Le roi écouta ce décret avec son impassibilité ordinaire.
Puis, se penchant hors de la loge du Logographe , et s'adressant à Vergniaud, lorsque celui-ci revint prendre sa place de président :
- Savez-vous, lui dit-il, que ce n'est pas très constitutionnel, ce que vous venez de faire là ?
- C'est vrai, sire, répondit Vergniaud ; seulement, c'est le seul moyen de sauver votre vie. Si nous n'accordons pas la déchéance, ils prendront la tête !
Le roi fit un mouvement des lèvres et des épaules qui signifiait : « C'est possible ! » Et il reprit sa place.
En ce moment, la pendule placée au-dessus de sa tête sonna l'heure.
Il compta chaque vibration.
Puis, quand la dernière fut éteinte :
- Neuf heures, dit-il.
Le décret de l'Assemblée portait que le roi et la famille royale demeureraient dans l'enceinte du corps législatif jusqu'à ce que le calme fût rétabli dans Paris.
A neuf heures, les inspecteurs de la salle vinrent chercher le roi et la reine pour les conduire au logement provisoire préparé pour eux.
Le roi fit signe de la main qu'il demandait un instant.
En effet, on s'occupait d'une chose qui n'était pas sans intérêt pour lui : on nommait un ministère.
Le ministre de la Guerre, le ministre de l'Intérieur et le ministre des Finances étaient tout nommés : c'étaient les ministres chassés par le roi, Roland, Clavières et Servan.
Restaient la Justice, la Marine et les Affaires étrangères.
Danton fut nommé à la Justice ; Monge, à la Marine ; Lebrun, aux Affaires étrangères.
Le dernier ministre nommé :
- Allons, dit le roi.
Et, se levant, il sortit le premier.
La reine le suivit ; elle n'avait pris depuis sa sortie des Tuileries, pas même un verre d'eau.

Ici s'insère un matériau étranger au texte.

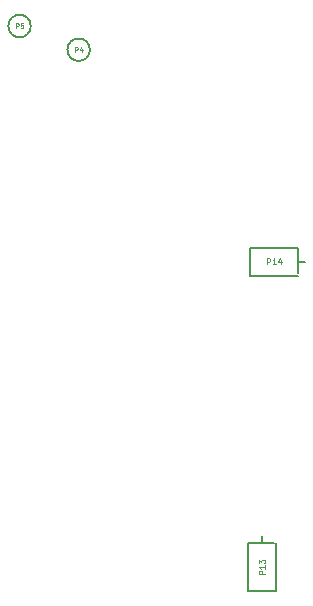
<source format=gbr>
G04 #@! TF.GenerationSoftware,KiCad,Pcbnew,(5.0.2)-1*
G04 #@! TF.CreationDate,2019-05-03T15:30:51-04:00*
G04 #@! TF.ProjectId,TrafMasterV1,54726166-4d61-4737-9465-7256312e6b69,V1*
G04 #@! TF.SameCoordinates,Original*
G04 #@! TF.FileFunction,Other,Fab,Top*
%FSLAX46Y46*%
G04 Gerber Fmt 4.6, Leading zero omitted, Abs format (unit mm)*
G04 Created by KiCad (PCBNEW (5.0.2)-1) date 5/3/2019 3:30:51 PM*
%MOMM*%
%LPD*%
G01*
G04 APERTURE LIST*
%ADD10C,0.150000*%
%ADD11C,0.100000*%
G04 APERTURE END LIST*
D10*
G04 #@! TO.C,P4*
X25740360Y-20091400D02*
G75*
G03X25740360Y-20091400I-950000J0D01*
G01*
G04 #@! TO.C,P5*
X20736560Y-18084800D02*
G75*
G03X20736560Y-18084800I-950000J0D01*
G01*
G04 #@! TO.C,P13*
X39135200Y-61891160D02*
X39135200Y-65891160D01*
X39235200Y-65891160D02*
X41435200Y-65891160D01*
X41535200Y-65891160D02*
X41535200Y-61891160D01*
X41335200Y-61891160D02*
X39135200Y-61891160D01*
X40335200Y-61791160D02*
X40335200Y-61291160D01*
G04 #@! TO.C,P14*
X43338500Y-36836500D02*
X39338500Y-36836500D01*
X39338500Y-36936500D02*
X39338500Y-39136500D01*
X39338500Y-39236500D02*
X43338500Y-39236500D01*
X43338500Y-39036500D02*
X43338500Y-36836500D01*
X43438500Y-38036500D02*
X43938500Y-38036500D01*
G04 #@! TD*
G04 #@! TO.C,P4*
D11*
X24495161Y-20272352D02*
X24495161Y-19872352D01*
X24647542Y-19872352D01*
X24685638Y-19891400D01*
X24704685Y-19910447D01*
X24723733Y-19948542D01*
X24723733Y-20005685D01*
X24704685Y-20043780D01*
X24685638Y-20062828D01*
X24647542Y-20081876D01*
X24495161Y-20081876D01*
X25066590Y-20005685D02*
X25066590Y-20272352D01*
X24971352Y-19853304D02*
X24876114Y-20139019D01*
X25123733Y-20139019D01*
G04 #@! TO.C,P5*
X19491361Y-18265752D02*
X19491361Y-17865752D01*
X19643742Y-17865752D01*
X19681838Y-17884800D01*
X19700885Y-17903847D01*
X19719933Y-17941942D01*
X19719933Y-17999085D01*
X19700885Y-18037180D01*
X19681838Y-18056228D01*
X19643742Y-18075276D01*
X19491361Y-18075276D01*
X20081838Y-17865752D02*
X19891361Y-17865752D01*
X19872314Y-18056228D01*
X19891361Y-18037180D01*
X19929457Y-18018133D01*
X20024695Y-18018133D01*
X20062790Y-18037180D01*
X20081838Y-18056228D01*
X20100885Y-18094323D01*
X20100885Y-18189561D01*
X20081838Y-18227657D01*
X20062790Y-18246704D01*
X20024695Y-18265752D01*
X19929457Y-18265752D01*
X19891361Y-18246704D01*
X19872314Y-18227657D01*
G04 #@! TO.C,P13*
X40561390Y-64498302D02*
X40061390Y-64498302D01*
X40061390Y-64307826D01*
X40085200Y-64260207D01*
X40109009Y-64236398D01*
X40156628Y-64212588D01*
X40228057Y-64212588D01*
X40275676Y-64236398D01*
X40299485Y-64260207D01*
X40323295Y-64307826D01*
X40323295Y-64498302D01*
X40561390Y-63736398D02*
X40561390Y-64022112D01*
X40561390Y-63879255D02*
X40061390Y-63879255D01*
X40132819Y-63926874D01*
X40180438Y-63974493D01*
X40204247Y-64022112D01*
X40061390Y-63569731D02*
X40061390Y-63260207D01*
X40251866Y-63426874D01*
X40251866Y-63355445D01*
X40275676Y-63307826D01*
X40299485Y-63284017D01*
X40347104Y-63260207D01*
X40466152Y-63260207D01*
X40513771Y-63284017D01*
X40537580Y-63307826D01*
X40561390Y-63355445D01*
X40561390Y-63498302D01*
X40537580Y-63545921D01*
X40513771Y-63569731D01*
G04 #@! TO.C,P14*
X40731357Y-38262690D02*
X40731357Y-37762690D01*
X40921833Y-37762690D01*
X40969452Y-37786500D01*
X40993261Y-37810309D01*
X41017071Y-37857928D01*
X41017071Y-37929357D01*
X40993261Y-37976976D01*
X40969452Y-38000785D01*
X40921833Y-38024595D01*
X40731357Y-38024595D01*
X41493261Y-38262690D02*
X41207547Y-38262690D01*
X41350404Y-38262690D02*
X41350404Y-37762690D01*
X41302785Y-37834119D01*
X41255166Y-37881738D01*
X41207547Y-37905547D01*
X41921833Y-37929357D02*
X41921833Y-38262690D01*
X41802785Y-37738880D02*
X41683738Y-38096023D01*
X41993261Y-38096023D01*
G04 #@! TD*
M02*

</source>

Madame Elisabeth, le dauphin, Mme Royale, Mme de Lamballe et Mme de Tourzel leur firent cortège.
L'appartement préparé pour le roi était situé à l'étage supérieur du vieux monastère des Feuillants : il était habité par l'archiviste Camus, et se composait de quatre chambres.
Dans la première, qui n'était, à proprement parler, qu'une antichambre, les serviteurs du roi restés fidèles à sa mauvaise fortune s'arrêtèrent.
C'étaient le prince de Poix, le baron d'Aubier, M. de Saint-Pardou, M. de Goguelat, M. de Chamillé et M. Hue.
Le roi prit pour lui la seconde chambre.
La troisième fut offerte à la reine ; c'était la seule qui fût garnie d'un papier. En y entrant, Marie-Antoinette se jeta sur le lit, mordant le traversin, et en proie à une douleur près de laquelle doit être bien peu de chose celle du patient sur la roue.
Ses deux enfants demeurèrent avec elle.
La quatrième pièce, tout étroite qu'elle était, resta pour Madame Elisabeth, pour Mme de Lamballe et pour Mme de Tourzel, qui s'y établirent comme elles purent.
La reine manquait de tout : d'argent, car on lui avait pris sa bourse et sa montre dans le tumulte qui s'était fait à la porte de l'Assemblée ; de linge, car on comprend qu'elle n'avait rien emporté des Tuileries.
Elle emprunta vingt-cinq louis à la soeur de Mme Campan, et envoya chercher du linge à l'ambassade d'Angleterre.
Le soir, l'Assemblée fit proclamer aux flambeaux, dans les rues de Paris, les décrets de la journée.